Szanowni Państwo,
Jerzy,
Przesłuchałam nagranie z sesji i zawiadamiam, że Jurek nie powiedział, że jest właścicielem działek przy Olbrachtowskiej. Powiedział, że wraz z żoną jest inwestorem. Mój błąd, przepraszam. Na swoje usprawiedliwienie dodam, że podczas sesji nie padło żadne stwierdzenie dotyczące własności działki. Nikt z nas też o to nie zapytał. A Jurek tak przekonywująco opowiadał o budowie, działce itd., że przez myśl nie przeszło mi, że może ona nie należeć do niego. Chyba podobne wrażenie mieli pozostali radni, bo również nikt z nich nie zwrócił mi na to uwagi. Możliwe też, że nie uważali tego za szczególnie istotne. A brak uwag do protokołu ze strony Jurka wzięłam za dobrą monetę. Niestety nie mogę zmienić zapisów protokołu, notatkę na stronie już poprawiłam.
J.Lisowska
Offline
Member
Asiu, nie masz sobie nic do zarzucenia, i tak robisz świetną robotę protokołując sesje rady. Na kwestię dojazdu do działki w czasie budowy nie ma żadnego wpływu to kto jest właścicielem działki, ale to kto jest inwestorem, tj. ten kto decyduje o procesie budowlanym. Dlatego na sesję przyszedłem ja w zastępstwie żony, nie zaś jej rodzice, którzy o sprawie mają tylko wiedzę ogólną. I nie ma w tym nic nadzwyczajnego, że na etapie budowy funkcje właściciela działki i inwestora są rozdzielone.

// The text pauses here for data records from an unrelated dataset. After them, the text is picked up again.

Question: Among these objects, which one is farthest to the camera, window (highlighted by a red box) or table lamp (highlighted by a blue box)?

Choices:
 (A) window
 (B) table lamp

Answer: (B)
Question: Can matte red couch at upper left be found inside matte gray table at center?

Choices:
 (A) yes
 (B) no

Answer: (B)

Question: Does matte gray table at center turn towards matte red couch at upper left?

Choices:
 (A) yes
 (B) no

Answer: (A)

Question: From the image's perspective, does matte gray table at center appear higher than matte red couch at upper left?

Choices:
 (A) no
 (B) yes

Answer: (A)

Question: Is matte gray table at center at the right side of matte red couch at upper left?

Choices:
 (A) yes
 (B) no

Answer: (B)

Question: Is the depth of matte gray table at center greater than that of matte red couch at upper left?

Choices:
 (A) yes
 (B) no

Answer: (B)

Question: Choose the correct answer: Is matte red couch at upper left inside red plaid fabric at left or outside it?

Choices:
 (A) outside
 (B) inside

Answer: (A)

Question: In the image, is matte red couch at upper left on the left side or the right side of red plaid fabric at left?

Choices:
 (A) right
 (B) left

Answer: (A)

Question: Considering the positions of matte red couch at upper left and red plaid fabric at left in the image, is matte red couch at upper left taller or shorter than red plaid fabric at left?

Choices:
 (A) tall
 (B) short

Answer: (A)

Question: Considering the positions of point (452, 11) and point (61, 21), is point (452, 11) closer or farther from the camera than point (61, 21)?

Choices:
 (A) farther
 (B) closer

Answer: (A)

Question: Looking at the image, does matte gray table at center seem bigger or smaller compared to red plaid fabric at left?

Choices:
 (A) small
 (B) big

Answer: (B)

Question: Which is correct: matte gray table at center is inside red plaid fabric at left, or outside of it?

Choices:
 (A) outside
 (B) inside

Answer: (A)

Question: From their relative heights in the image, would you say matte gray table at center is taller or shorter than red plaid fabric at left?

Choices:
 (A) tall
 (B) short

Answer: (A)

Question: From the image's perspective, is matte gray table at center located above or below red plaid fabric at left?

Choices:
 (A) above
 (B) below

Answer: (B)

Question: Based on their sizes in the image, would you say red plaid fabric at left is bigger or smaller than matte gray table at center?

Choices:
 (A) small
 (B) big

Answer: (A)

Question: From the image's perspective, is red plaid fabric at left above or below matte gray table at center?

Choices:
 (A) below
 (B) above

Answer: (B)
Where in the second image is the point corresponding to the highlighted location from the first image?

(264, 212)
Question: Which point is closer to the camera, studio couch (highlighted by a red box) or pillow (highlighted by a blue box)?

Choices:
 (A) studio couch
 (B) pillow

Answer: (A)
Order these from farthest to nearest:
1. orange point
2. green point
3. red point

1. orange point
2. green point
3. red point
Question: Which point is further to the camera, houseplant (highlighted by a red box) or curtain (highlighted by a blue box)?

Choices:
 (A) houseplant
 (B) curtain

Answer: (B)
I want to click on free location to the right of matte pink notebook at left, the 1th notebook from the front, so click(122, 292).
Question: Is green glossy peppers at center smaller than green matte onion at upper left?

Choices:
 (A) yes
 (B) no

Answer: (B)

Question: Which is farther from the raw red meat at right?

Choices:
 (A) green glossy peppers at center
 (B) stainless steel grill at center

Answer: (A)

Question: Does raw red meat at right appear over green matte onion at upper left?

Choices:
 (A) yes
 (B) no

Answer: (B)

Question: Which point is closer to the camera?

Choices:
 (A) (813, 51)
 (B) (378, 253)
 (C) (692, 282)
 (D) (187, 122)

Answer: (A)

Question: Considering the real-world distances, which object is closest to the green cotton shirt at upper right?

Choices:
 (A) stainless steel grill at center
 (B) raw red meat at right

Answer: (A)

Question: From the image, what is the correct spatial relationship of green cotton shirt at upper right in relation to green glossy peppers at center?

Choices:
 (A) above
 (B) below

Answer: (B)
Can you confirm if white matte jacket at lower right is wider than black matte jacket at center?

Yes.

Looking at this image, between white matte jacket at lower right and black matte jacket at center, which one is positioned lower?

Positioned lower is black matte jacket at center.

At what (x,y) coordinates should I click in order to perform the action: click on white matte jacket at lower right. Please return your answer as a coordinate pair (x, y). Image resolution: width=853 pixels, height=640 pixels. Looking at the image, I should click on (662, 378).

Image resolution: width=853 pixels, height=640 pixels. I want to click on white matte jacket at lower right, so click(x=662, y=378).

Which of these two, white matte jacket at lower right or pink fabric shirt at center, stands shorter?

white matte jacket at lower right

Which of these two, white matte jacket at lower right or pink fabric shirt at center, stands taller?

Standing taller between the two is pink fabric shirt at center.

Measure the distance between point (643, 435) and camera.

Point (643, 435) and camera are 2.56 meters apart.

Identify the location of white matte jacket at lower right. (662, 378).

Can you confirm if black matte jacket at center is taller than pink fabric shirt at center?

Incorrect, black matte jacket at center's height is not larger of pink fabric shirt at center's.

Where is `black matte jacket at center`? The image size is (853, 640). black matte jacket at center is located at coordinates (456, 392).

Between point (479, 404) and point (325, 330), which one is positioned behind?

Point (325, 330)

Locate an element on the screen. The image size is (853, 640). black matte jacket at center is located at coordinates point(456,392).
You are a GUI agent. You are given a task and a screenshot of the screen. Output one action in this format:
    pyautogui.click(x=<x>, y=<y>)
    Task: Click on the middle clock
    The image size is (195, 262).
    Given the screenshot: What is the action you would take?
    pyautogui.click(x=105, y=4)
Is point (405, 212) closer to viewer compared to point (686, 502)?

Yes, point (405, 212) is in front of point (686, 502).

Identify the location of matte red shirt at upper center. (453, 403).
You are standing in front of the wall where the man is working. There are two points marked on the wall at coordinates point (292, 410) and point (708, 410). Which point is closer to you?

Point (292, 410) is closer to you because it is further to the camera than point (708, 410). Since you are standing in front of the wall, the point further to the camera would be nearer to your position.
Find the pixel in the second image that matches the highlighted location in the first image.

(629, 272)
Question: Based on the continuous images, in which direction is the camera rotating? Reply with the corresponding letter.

Naturalnie na sesję przyszedłem także aby "pobrylować", co jest, o czym mnie Kamil co raz skuteczniej przekonuje, moim głównym zajęciem zawodowym i hobby jednocześnie.
Offline
Gość
Jerzy Michalak napisał:
Asiu, nie masz sobie nic do zarzucenia, i tak robisz świetną robotę protokołując sesje rady. Na kwestię dojazdu do działki w czasie budowy nie ma żadnego wpływu to kto jest właścicielem działki, ale to kto jest inwestorem, tj. ten kto decyduje o procesie budowlanym. Dlatego na sesję przyszedłem ja w zastępstwie żony, nie zaś jej rodzice, którzy o sprawie mają tylko wiedzę ogólną. I nie ma w tym nic nadzwyczajnego, że na etapie budowy funkcje właściciela działki i inwestora są rozdzielone.
Naturalnie na sesję przyszedłem także aby "pobrylować", co jest, o czym mnie Kamil co raz skuteczniej przekonuje, moim głównym zajęciem zawodowym i hobby jednocześnie.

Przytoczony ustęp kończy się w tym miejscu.